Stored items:
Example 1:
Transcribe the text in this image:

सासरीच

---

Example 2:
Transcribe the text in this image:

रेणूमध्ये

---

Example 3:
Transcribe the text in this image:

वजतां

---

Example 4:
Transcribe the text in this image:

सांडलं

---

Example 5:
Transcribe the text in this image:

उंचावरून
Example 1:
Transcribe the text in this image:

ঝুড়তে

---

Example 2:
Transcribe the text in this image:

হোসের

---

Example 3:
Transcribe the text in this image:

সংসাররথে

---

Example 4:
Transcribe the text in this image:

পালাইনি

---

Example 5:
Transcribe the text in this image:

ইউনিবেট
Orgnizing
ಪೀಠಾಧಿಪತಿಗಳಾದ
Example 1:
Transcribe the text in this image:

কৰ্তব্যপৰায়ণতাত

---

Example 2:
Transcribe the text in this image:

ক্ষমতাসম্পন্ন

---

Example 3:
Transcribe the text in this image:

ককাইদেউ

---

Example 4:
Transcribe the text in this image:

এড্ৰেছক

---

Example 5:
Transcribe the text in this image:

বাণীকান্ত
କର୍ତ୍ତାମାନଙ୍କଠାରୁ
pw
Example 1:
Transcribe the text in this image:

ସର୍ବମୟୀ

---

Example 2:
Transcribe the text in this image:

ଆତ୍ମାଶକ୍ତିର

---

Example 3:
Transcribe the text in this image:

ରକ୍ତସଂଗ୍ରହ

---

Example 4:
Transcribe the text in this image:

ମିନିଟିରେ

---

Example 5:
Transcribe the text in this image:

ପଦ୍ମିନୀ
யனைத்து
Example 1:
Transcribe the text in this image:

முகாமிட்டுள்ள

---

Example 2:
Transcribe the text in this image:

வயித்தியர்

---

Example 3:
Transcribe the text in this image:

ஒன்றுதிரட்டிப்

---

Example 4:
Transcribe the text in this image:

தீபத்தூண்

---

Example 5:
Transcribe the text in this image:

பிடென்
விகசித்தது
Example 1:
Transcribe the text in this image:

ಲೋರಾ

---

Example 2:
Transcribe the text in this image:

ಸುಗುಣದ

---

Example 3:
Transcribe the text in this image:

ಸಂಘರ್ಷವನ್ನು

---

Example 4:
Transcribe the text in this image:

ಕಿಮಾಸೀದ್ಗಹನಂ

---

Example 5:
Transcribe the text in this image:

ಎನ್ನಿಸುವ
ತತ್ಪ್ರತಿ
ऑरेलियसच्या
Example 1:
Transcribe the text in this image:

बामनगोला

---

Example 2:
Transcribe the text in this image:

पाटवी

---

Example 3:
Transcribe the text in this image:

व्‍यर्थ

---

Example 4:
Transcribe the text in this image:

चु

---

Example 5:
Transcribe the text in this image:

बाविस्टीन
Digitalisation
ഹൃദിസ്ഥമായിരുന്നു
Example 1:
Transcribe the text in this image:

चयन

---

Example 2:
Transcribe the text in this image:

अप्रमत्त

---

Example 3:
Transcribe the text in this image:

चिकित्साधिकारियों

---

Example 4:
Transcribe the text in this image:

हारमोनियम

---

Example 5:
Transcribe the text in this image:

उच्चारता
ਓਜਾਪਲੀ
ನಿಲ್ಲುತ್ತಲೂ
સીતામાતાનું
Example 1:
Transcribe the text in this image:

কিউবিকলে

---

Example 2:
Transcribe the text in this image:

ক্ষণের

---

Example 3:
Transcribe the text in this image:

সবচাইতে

**What the task asks:** Return the full data above, line for line.

**Task result:**
Example 1:
Transcribe the text in this image:

सासरीच

---

Example 2:
Transcribe the text in this image:

रेणूमध्ये

---

Example 3:
Transcribe the text in this image:

वजतां

---

Example 4:
Transcribe the text in this image:

सांडलं

---

Example 5:
Transcribe the text in this image:

उंचावरून
Example 1:
Transcribe the text in this image:

ঝুড়তে

---

Example 2:
Transcribe the text in this image:

হোসের

---

Example 3:
Transcribe the text in this image:

সংসাররথে

---

Example 4:
Transcribe the text in this image:

পালাইনি

---

Example 5:
Transcribe the text in this image:

ইউনিবেট
Orgnizing
ಪೀಠಾಧಿಪತಿಗಳಾದ
Example 1:
Transcribe the text in this image:

কৰ্তব্যপৰায়ণতাত

---

Example 2:
Transcribe the text in this image:

ক্ষমতাসম্পন্ন

---

Example 3:
Transcribe the text in this image:

ককাইদেউ

---

Example 4:
Transcribe the text in this image:

এড্ৰেছক

---

Example 5:
Transcribe the text in this image:

বাণীকান্ত
କର୍ତ୍ତାମାନଙ୍କଠାରୁ
pw
Example 1:
Transcribe the text in this image:

ସର୍ବମୟୀ

---

Example 2:
Transcribe the text in this image:

ଆତ୍ମାଶକ୍ତିର

---

Example 3:
Transcribe the text in this image:

ରକ୍ତସଂଗ୍ରହ

---

Example 4:
Transcribe the text in this image:

ମିନିଟିରେ

---

Example 5:
Transcribe the text in this image:

ପଦ୍ମିନୀ
யனைத்து
Example 1:
Transcribe the text in this image:

முகாமிட்டுள்ள

---

Example 2:
Transcribe the text in this image:

வயித்தியர்

---

Example 3:
Transcribe the text in this image:

ஒன்றுதிரட்டிப்

---

Example 4:
Transcribe the text in this image:

தீபத்தூண்

---

Example 5:
Transcribe the text in this image:

பிடென்
விகசித்தது
Example 1:
Transcribe the text in this image:

ಲೋರಾ

---

Example 2:
Transcribe the text in this image:

ಸುಗುಣದ

---

Example 3:
Transcribe the text in this image:

ಸಂಘರ್ಷವನ್ನು

---

Example 4:
Transcribe the text in this image:

ಕಿಮಾಸೀದ್ಗಹನಂ

---

Example 5:
Transcribe the text in this image:

ಎನ್ನಿಸುವ
ತತ್ಪ್ರತಿ
ऑरेलियसच्या
Example 1:
Transcribe the text in this image:

बामनगोला

---

Example 2:
Transcribe the text in this image:

पाटवी

---

Example 3:
Transcribe the text in this image:

व्‍यर्थ

---

Example 4:
Transcribe the text in this image:

चु

---

Example 5:
Transcribe the text in this image:

बाविस्टीन
Digitalisation
ഹൃദിസ്ഥമായിരുന്നു
Example 1:
Transcribe the text in this image:

चयन

---

Example 2:
Transcribe the text in this image:

अप्रमत्त

---

Example 3:
Transcribe the text in this image:

चिकित्साधिकारियों

---

Example 4:
Transcribe the text in this image:

हारमोनियम

---

Example 5:
Transcribe the text in this image:

उच्चारता
ਓਜਾਪਲੀ
ನಿಲ್ಲುತ್ತಲೂ
સીતામાતાનું
Example 1:
Transcribe the text in this image:

কিউবিকলে

---

Example 2:
Transcribe the text in this image:

ক্ষণের

---

Example 3:
Transcribe the text in this image:

সবচাইতে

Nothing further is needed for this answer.